The Sacrifices A Parent has To Make..I’m Tellin’ Ya

nd

Sometimes a parent just has to put their children ahead of their love for all things Notre Dame.

It’s a fact of life that they don’t tell you as you hold that tiny baby in your arms.

It is for this reason that I was unable to watch the steamrolling Irish squish the Army.

Now I have every respect for those in the service acadamies. We have the best Army in the world. They just can’t play football very well.

That’s okay, guys. You concentrate on protecting the country; sometimes a bit of perspective is needed.

Meaning I won’t gloat.

I’ll save ALL my gloating for the tiny trojans of usc. I won’t even capitalize the letters.

So, next week I’ll be firmly ensconsed in front of the TV for the ND VS. usc game.

The scream that will pierce the atmosphere, and you WILL hear it, will be me.

WHEN Notre Dame wins, think of the wonderful Fighting Irish.
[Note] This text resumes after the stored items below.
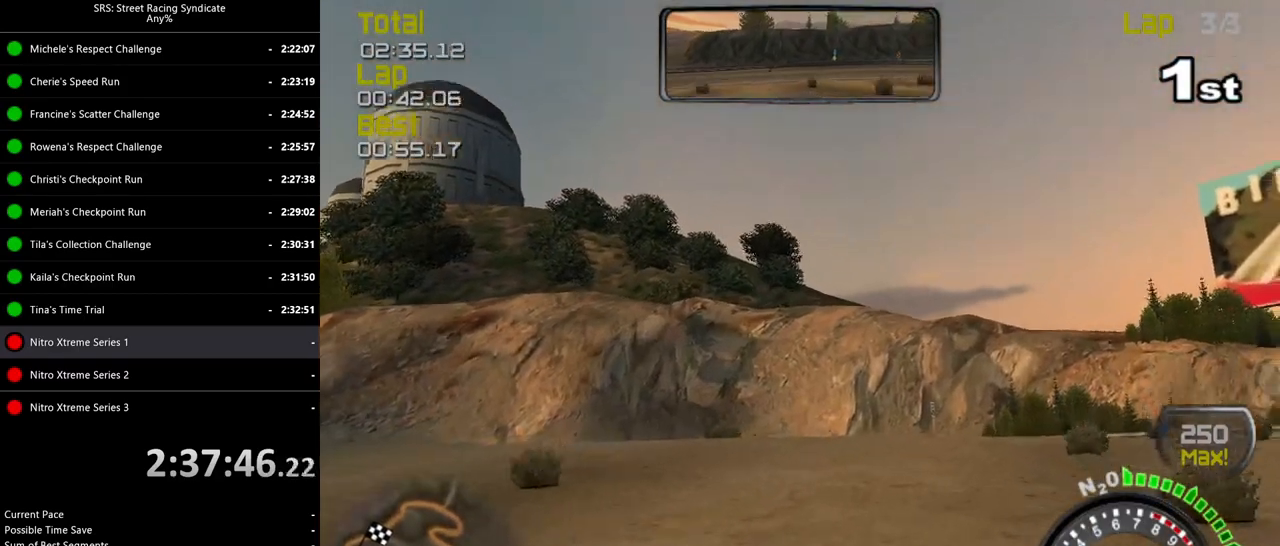
{"buttons": ["R2"], "left_stick": "left", "events": [[250, "R2", "down"]]}
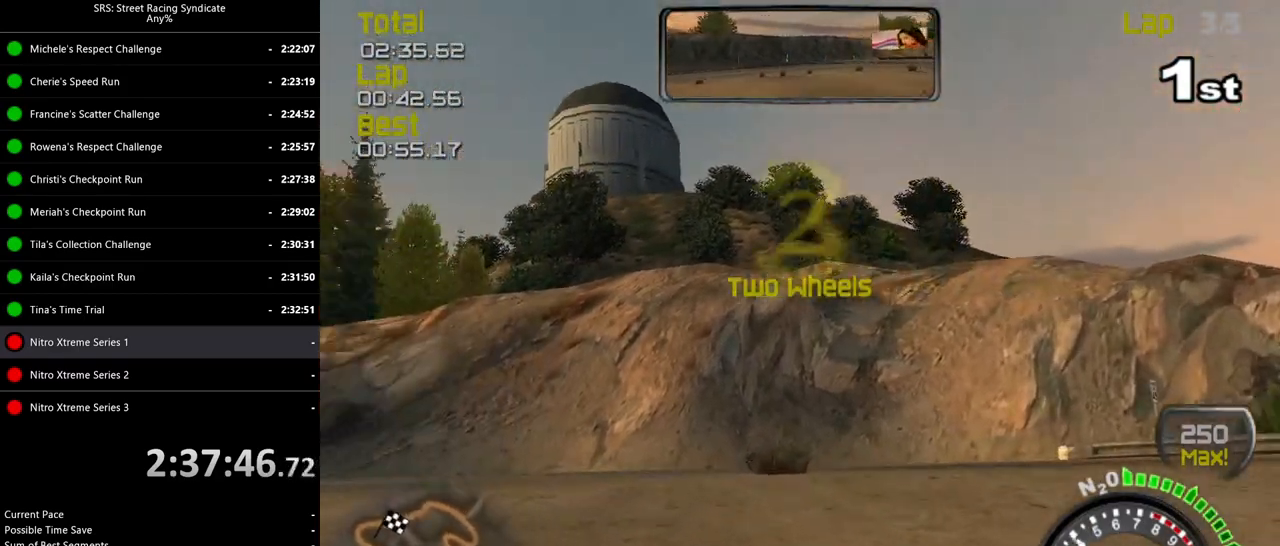
{"buttons": ["R2"], "left_stick": "left", "events": []}
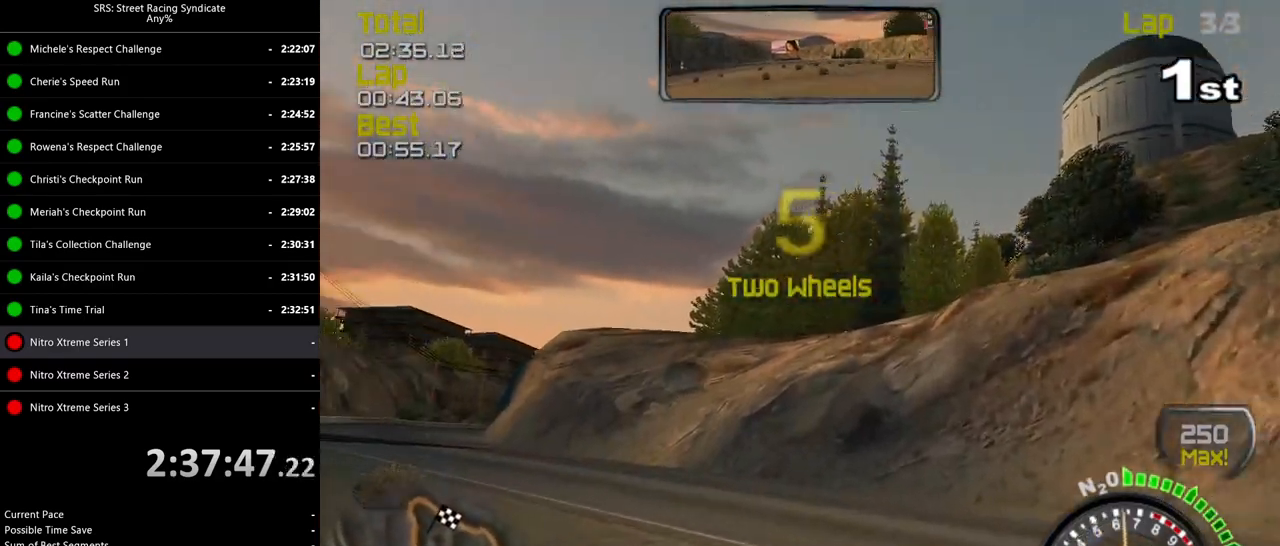
{"buttons": ["R2"], "left_stick": "up-left", "events": [[84, "left_stick", "center"], [250, "left_stick", "up-left"]]}
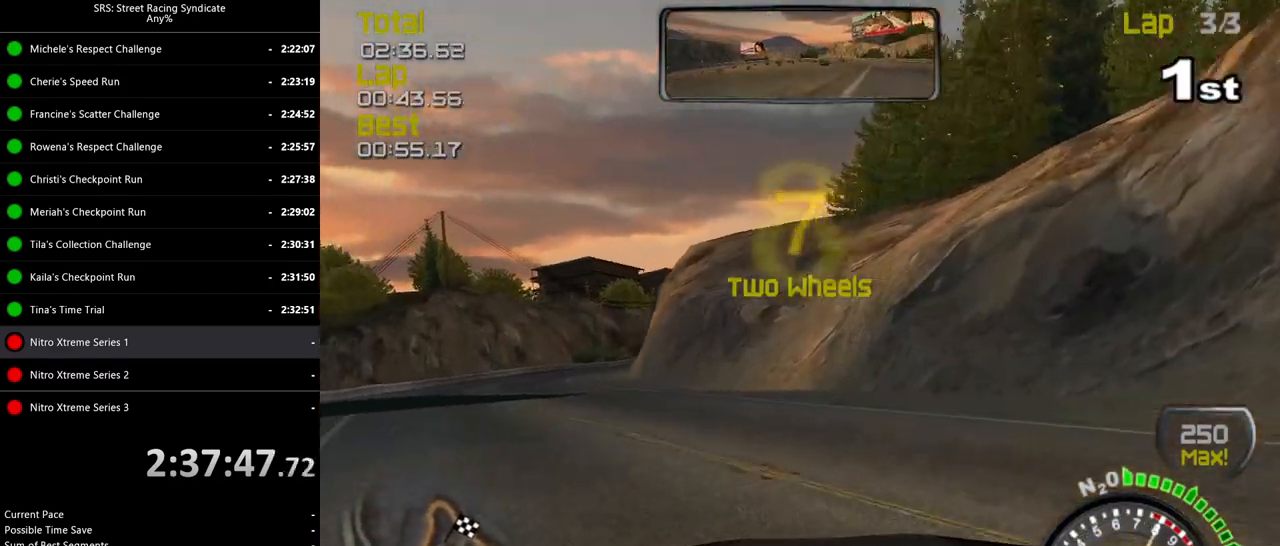
{"buttons": ["R2"], "left_stick": "up-left", "events": [[150, "left_stick", "center"], [217, "left_stick", "up-left"]]}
Then think of me.

I don’t drink. But I will drink next Saturday, and it will be beer. I hate beer.

But anything for the Irish.

Cheer, cheer for Old Notre Dame
Wake up the echoes cheering her name,
Send the volley cheer on high,
Shake down the thunder from the sky,
What though the odds be great or small
Old Notre Dame will win over all,
While her loyal sons are marching
Onward to Victory!

I need a Bowl game. I can’t face the fact the season is ending.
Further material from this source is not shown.